Naturally, there will be both of these entities in one’s life and we will feel the feelings. The key is to acknowledge the underlying truth of how the true “I” is not the outcome of those circumstances.
Breaking out of the cycle of suffering
As long as we have the psychological notion of “I”, there will be suffering. Suffering from both pain and pleasure. Pain, for obvious reasons. And pleasure because it doesn’t last. Nothing does. That’s why it’s a flow of life. Change is at the heart of it.
Every day cells are born and die in our bodies, but we see a constant body on the outside giving us the notion of a constant life. But underneath, the life process is born from birth and death, arising and passing. A river flowing gives us the notion of the existence of a constant river but every moment the water in a given spot has a flow of new water pushing forth the old one.
Such is the nature of mindful life too, at the body level, emotional or energy level. Such is the nature of life at the circumstances level around us too.

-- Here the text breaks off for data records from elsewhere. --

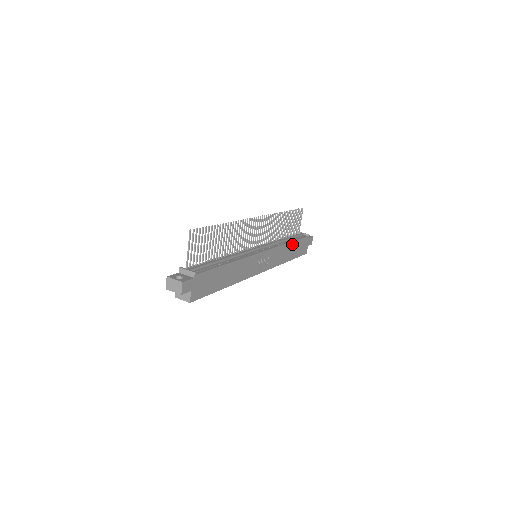
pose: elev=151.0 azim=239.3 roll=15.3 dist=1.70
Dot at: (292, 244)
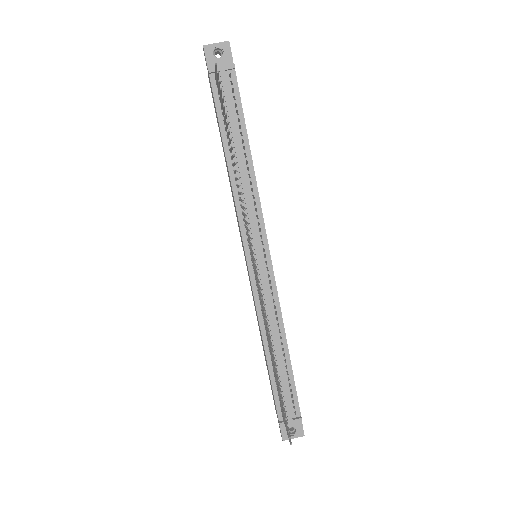
Dot at: (248, 147)
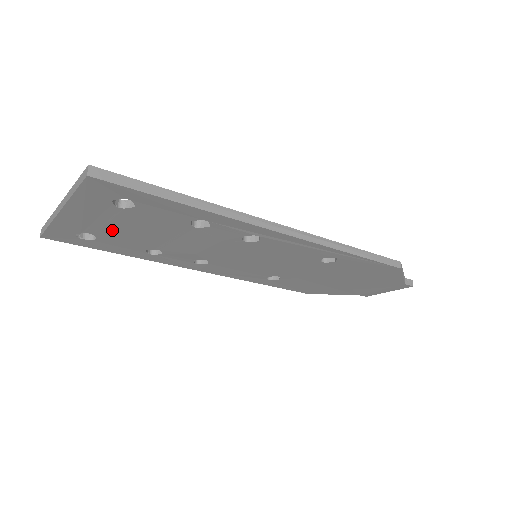
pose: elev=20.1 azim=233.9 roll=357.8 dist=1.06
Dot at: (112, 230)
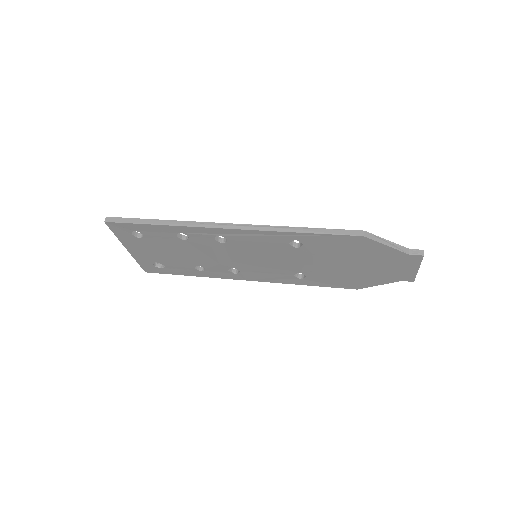
Dot at: (160, 256)
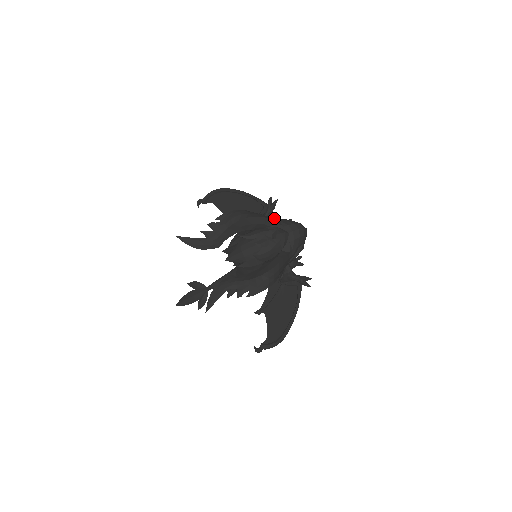
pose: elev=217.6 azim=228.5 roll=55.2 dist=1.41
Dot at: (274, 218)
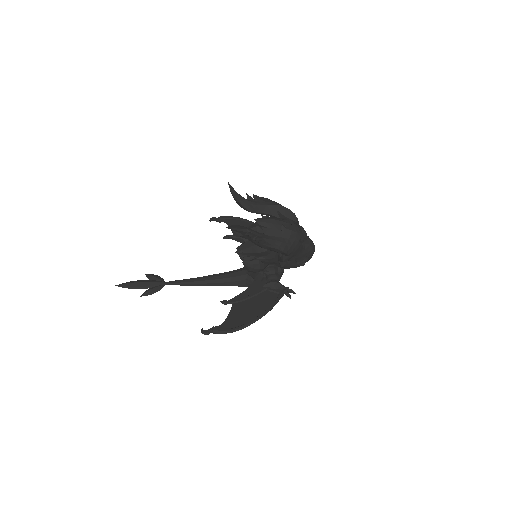
Dot at: occluded
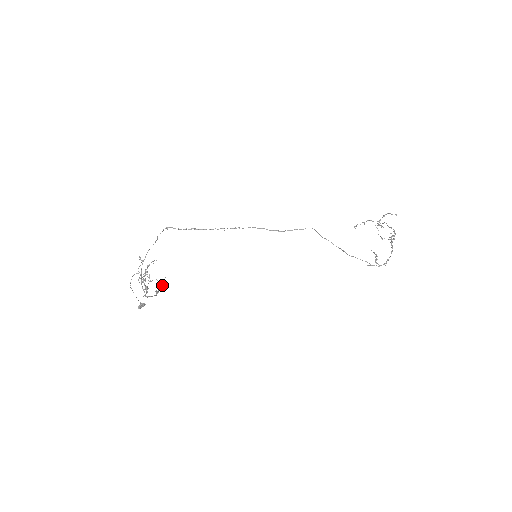
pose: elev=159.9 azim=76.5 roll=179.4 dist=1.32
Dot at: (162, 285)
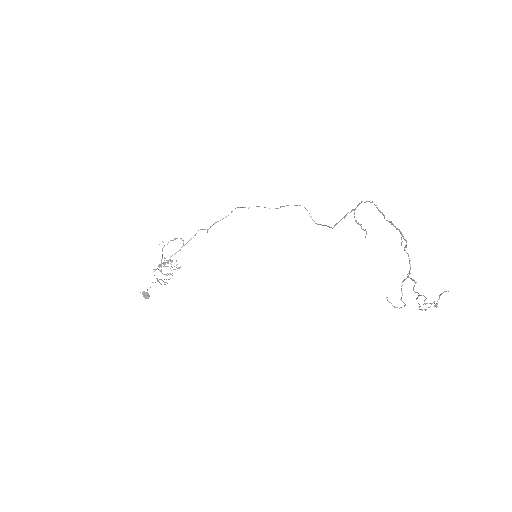
Dot at: occluded
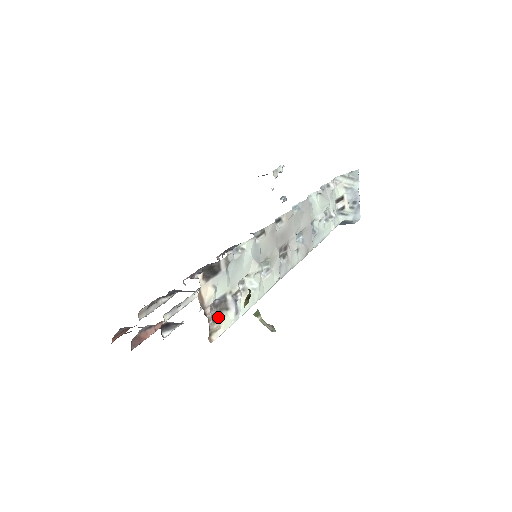
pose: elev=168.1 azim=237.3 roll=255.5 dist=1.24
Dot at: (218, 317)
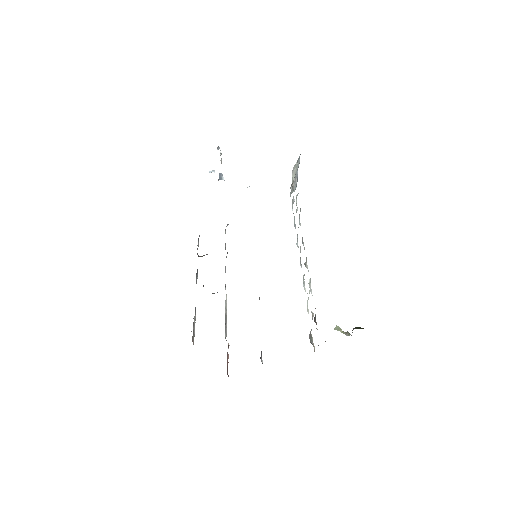
Dot at: (312, 340)
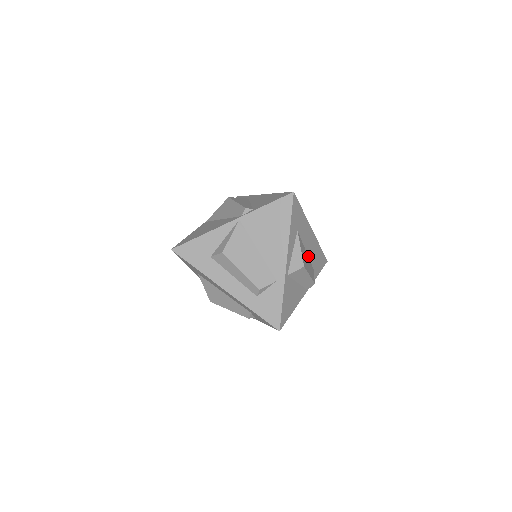
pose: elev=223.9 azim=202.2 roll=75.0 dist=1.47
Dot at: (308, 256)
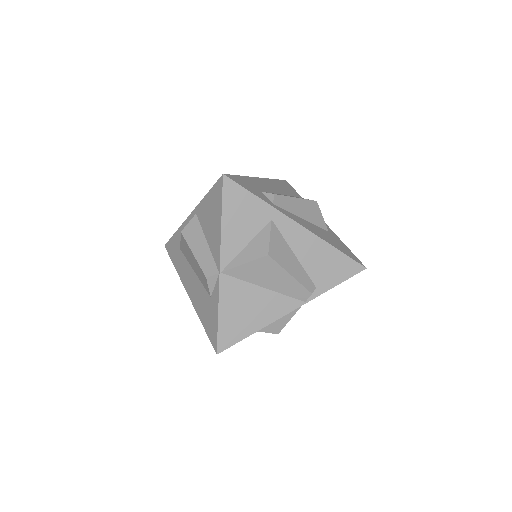
Dot at: occluded
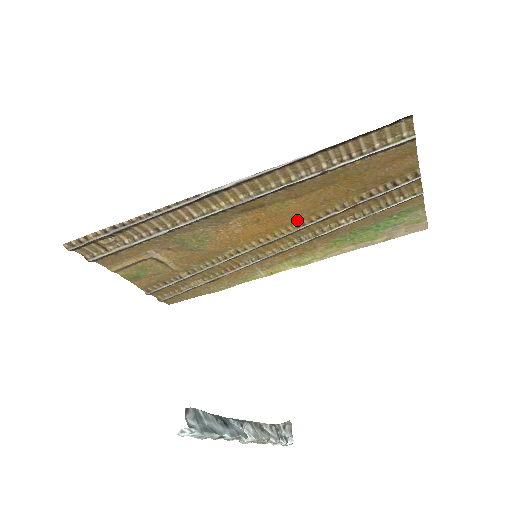
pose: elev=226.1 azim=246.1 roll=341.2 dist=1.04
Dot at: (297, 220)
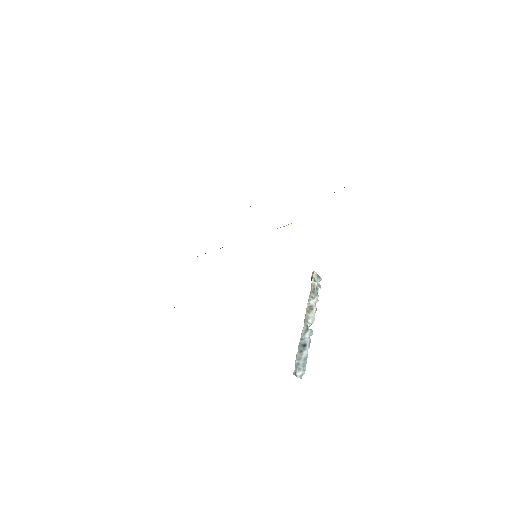
Dot at: occluded
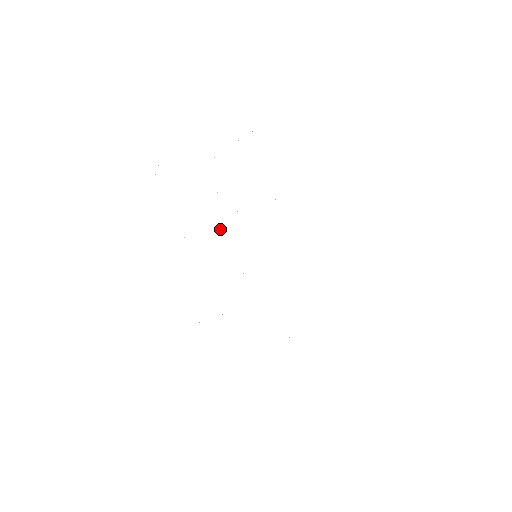
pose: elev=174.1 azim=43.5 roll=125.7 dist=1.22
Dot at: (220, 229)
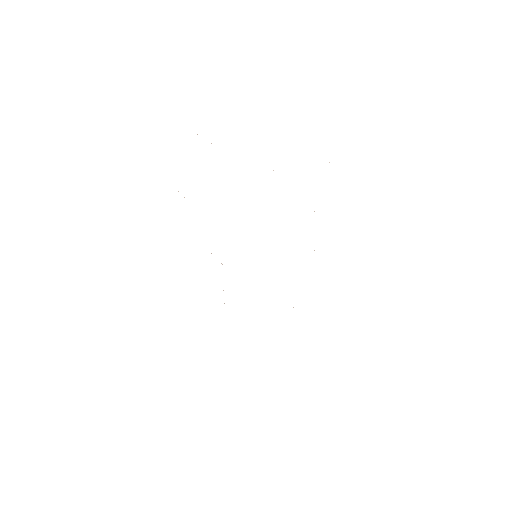
Dot at: occluded
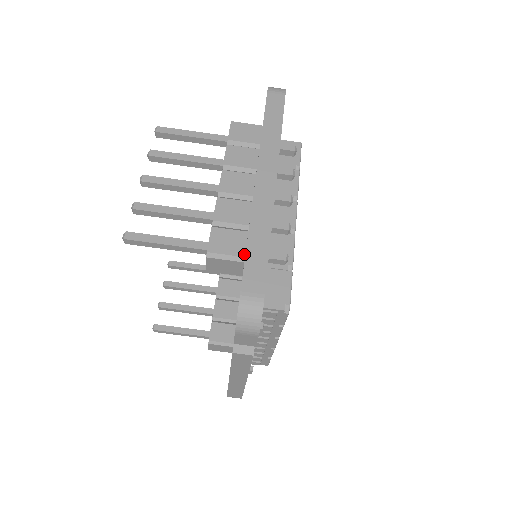
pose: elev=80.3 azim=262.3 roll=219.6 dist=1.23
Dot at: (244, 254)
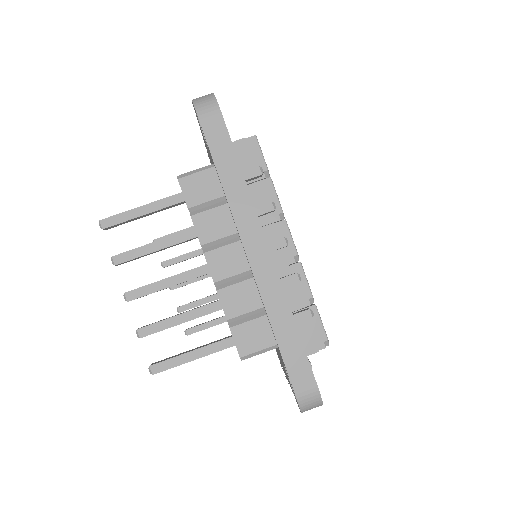
Dot at: (275, 342)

We may have pleasure today, but due to the natural law of impermanence, it shall arise and pass. Similarly, we may have pain today, but due to the natural law of impermanence, it shall arise and pass too. So, looking at it in this rigorous logical manner, it makes no sense to get caught up in the cycle. Rather than experience them without experiencing the discomfort that is caused by the psychological identity.
So what is the “I”?
So before we were two years old, we were still receiving information. But our mental faculties weren’t developed enough to process that information. There was not much feedback system. We felt things and observed things but the notion of “I like this” or “I don’t like this” hadn’t developed. That place is what comes close to the real “I”.
Beyond the cloud of the “psychological identity” or the identity construct that we develop since the age of two/two and a half years, is a very restful state of life. A life that is happening and it can flourish if we let it. It’s in the dissolution of the psychological identity that we can come in touch with it. In this true identity, there is no discomfort in life. There is no notion of “I am yet to be”, rather just an “I am”…
They say peace of mind is not in having achieved some amazing attributes but in the dropping of suffering. It’s in the dropping of this idea of discomfort in life based on expected outcomes, that there is peace of mind in daily life too. When we say we are happy then, it is not caused by pleasure. But caused by this dropping of discomfort or unhappiness we tend to have in life. Then regardless of the circumstance, good or bad, liked or disliked, there will not be discomfort with it at any magnitude.
A mindful life is and will keep flourishing and thriving in its most authentic self, which by itself is peaceful. In a way, we are all enlightened beings, suppressed by the conditioning we accumulated in the society we live in. It’s this cloud that is blinding us right now from seeing it, that will lift away leaving true peace and happiness in daily life.